◆ Exercise description ◆
The records are to be copied word for word, and the pictures dropped.

◆ Exercise inputs ◆
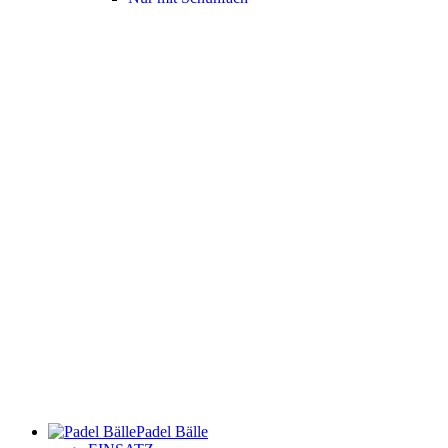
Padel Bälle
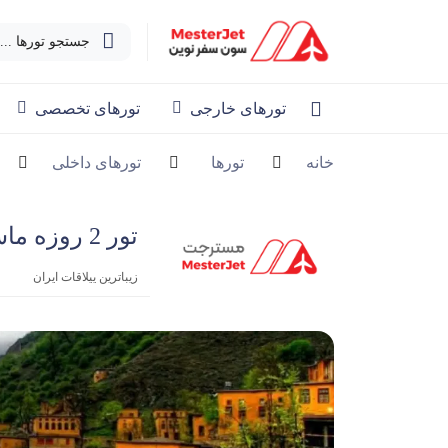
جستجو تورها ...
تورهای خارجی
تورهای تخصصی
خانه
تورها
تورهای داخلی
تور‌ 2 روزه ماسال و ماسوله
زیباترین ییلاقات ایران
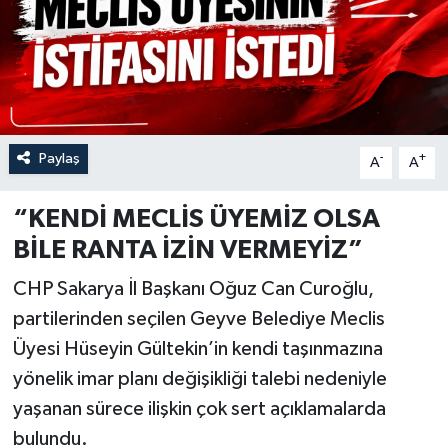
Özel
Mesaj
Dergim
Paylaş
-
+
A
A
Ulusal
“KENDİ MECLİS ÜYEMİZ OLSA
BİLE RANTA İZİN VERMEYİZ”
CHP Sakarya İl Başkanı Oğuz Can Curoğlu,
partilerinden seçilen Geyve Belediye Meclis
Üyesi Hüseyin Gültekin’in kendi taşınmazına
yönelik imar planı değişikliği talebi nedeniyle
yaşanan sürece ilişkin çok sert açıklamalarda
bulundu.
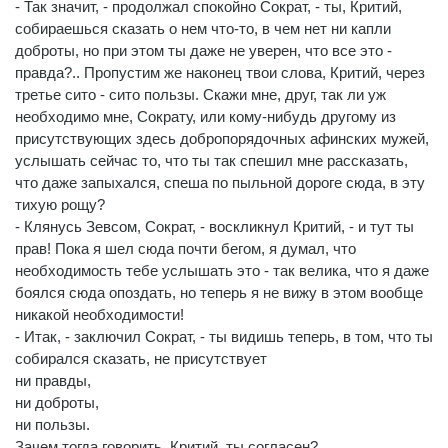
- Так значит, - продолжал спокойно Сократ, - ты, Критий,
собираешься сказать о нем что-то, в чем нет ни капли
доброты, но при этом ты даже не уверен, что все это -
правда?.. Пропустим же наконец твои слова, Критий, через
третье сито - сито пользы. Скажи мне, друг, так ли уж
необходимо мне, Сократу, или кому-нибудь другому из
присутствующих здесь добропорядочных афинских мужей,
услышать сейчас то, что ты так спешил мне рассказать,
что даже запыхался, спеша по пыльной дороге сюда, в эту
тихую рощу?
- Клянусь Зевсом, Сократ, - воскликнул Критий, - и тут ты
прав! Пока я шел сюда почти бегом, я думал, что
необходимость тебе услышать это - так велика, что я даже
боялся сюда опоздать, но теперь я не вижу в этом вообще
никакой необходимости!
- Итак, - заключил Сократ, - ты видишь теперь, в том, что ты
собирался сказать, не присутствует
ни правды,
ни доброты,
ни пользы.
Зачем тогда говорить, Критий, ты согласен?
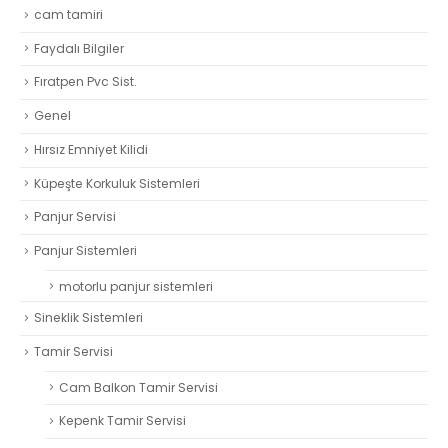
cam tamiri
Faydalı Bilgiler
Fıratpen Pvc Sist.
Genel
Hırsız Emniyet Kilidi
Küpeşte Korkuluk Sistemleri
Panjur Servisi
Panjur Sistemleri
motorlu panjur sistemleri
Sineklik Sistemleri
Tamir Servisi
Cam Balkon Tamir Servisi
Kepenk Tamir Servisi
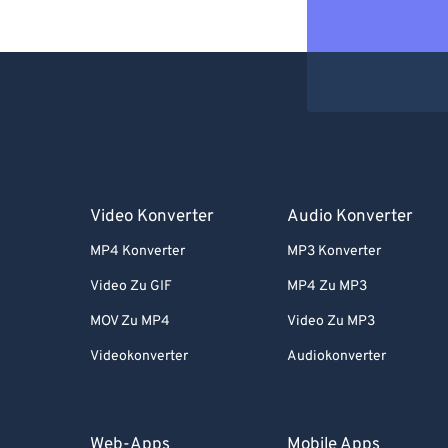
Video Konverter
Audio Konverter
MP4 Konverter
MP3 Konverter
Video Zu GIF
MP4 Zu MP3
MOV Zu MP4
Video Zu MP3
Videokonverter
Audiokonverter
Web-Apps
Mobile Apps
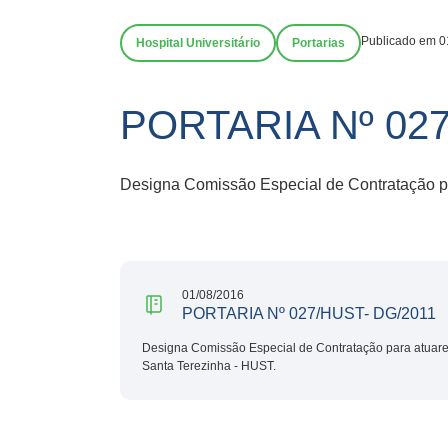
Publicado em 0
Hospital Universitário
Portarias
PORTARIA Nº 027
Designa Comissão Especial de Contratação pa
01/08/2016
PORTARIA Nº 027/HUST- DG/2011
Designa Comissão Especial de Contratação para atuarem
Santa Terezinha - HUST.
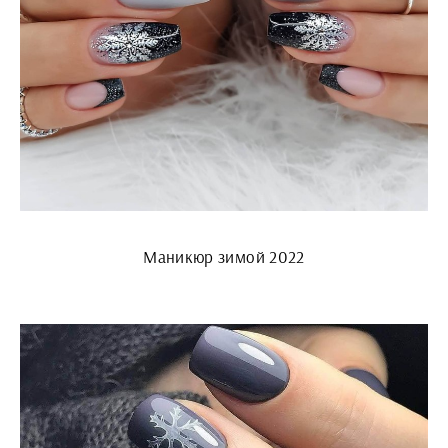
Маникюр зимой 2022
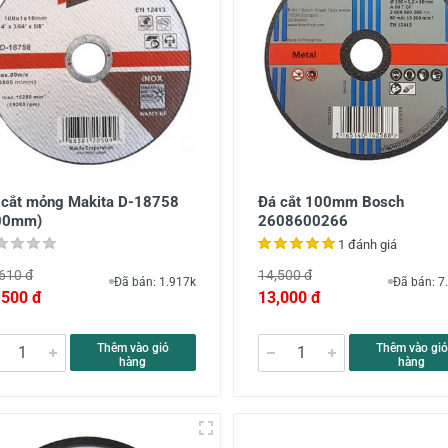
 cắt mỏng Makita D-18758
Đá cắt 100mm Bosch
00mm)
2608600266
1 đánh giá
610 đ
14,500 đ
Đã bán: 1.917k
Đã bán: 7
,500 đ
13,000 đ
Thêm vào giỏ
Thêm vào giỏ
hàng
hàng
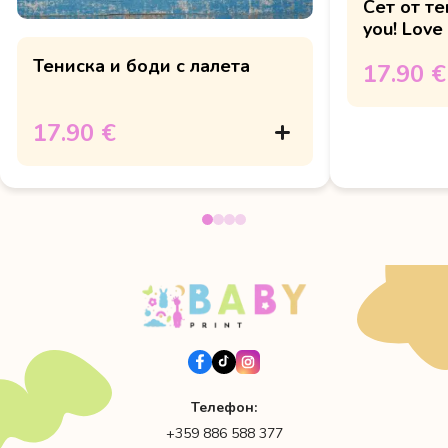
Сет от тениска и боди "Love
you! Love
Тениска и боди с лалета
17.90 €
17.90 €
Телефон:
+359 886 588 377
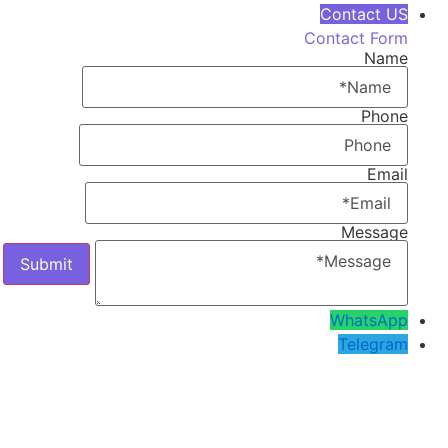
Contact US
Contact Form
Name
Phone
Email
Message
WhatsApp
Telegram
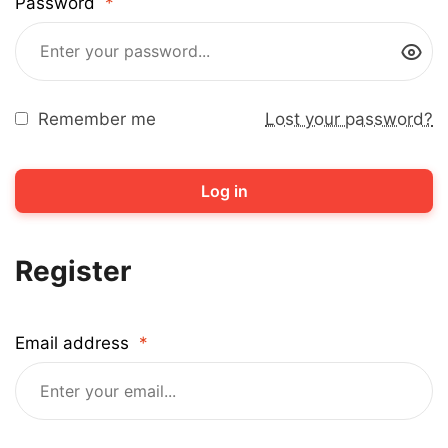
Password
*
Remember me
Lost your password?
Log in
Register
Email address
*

◆ Written response ◆
Padel Bälle
جستجو تورها ...
تورهای خارجی
تورهای تخصصی
خانه
تورها
تورهای داخلی
تور‌ 2 روزه ماسال و ماسوله
زیباترین ییلاقات ایران
Özel
Mesaj
Dergim
Paylaş
-
+
A
A
Ulusal
“KENDİ MECLİS ÜYEMİZ OLSA
BİLE RANTA İZİN VERMEYİZ”
CHP Sakarya İl Başkanı Oğuz Can Curoğlu,
partilerinden seçilen Geyve Belediye Meclis
Üyesi Hüseyin Gültekin’in kendi taşınmazına
yönelik imar planı değişikliği talebi nedeniyle
yaşanan sürece ilişkin çok sert açıklamalarda
bulundu.
- Так значит, - продолжал спокойно Сократ, - ты, Критий,
собираешься сказать о нем что-то, в чем нет ни капли
доброты, но при этом ты даже не уверен, что все это -
правда?.. Пропустим же наконец твои слова, Критий, через
третье сито - сито пользы. Скажи мне, друг, так ли уж
необходимо мне, Сократу, или кому-нибудь другому из
присутствующих здесь добропорядочных афинских мужей,
услышать сейчас то, что ты так спешил мне рассказать,
что даже запыхался, спеша по пыльной дороге сюда, в эту
тихую рощу?
- Клянусь Зевсом, Сократ, - воскликнул Критий, - и тут ты
прав! Пока я шел сюда почти бегом, я думал, что
необходимость тебе услышать это - так велика, что я даже
боялся сюда опоздать, но теперь я не вижу в этом вообще
никакой необходимости!
- Итак, - заключил Сократ, - ты видишь теперь, в том, что ты
собирался сказать, не присутствует
ни правды,
ни доброты,
ни пользы.
Зачем тогда говорить, Критий, ты согласен?
cam tamiri
Faydalı Bilgiler
Fıratpen Pvc Sist.
Genel
Hırsız Emniyet Kilidi
Küpeşte Korkuluk Sistemleri
Panjur Servisi
Panjur Sistemleri
motorlu panjur sistemleri
Sineklik Sistemleri
Tamir Servisi
Cam Balkon Tamir Servisi
Kepenk Tamir Servisi
Video Konverter
Audio Konverter
MP4 Konverter
MP3 Konverter
Video Zu GIF
MP4 Zu MP3
MOV Zu MP4
Video Zu MP3
Videokonverter
Audiokonverter
Web-Apps
Mobile Apps
Publicado em 0
Hospital Universitário
Portarias
PORTARIA Nº 027
Designa Comissão Especial de Contratação pa
01/08/2016
PORTARIA Nº 027/HUST- DG/2011
Designa Comissão Especial de Contratação para atuarem
Santa Terezinha - HUST.
Маникюр зимой 2022
 cắt mỏng Makita D-18758
Đá cắt 100mm Bosch
00mm)
2608600266
1 đánh giá
610 đ
14,500 đ
Đã bán: 1.917k
Đã bán: 7
,500 đ
13,000 đ
Thêm vào giỏ
Thêm vào giỏ
hàng
hàng
Сет от тениска и боди "Love
you! Love
Тениска и боди с лалета
17.90 €
17.90 €
Телефон:
+359 886 588 377
Contact US
Contact Form
Name
Phone
Email
Message
WhatsApp
Telegram
Password
*
Remember me
Lost your password?
Log in
Register
Email address
*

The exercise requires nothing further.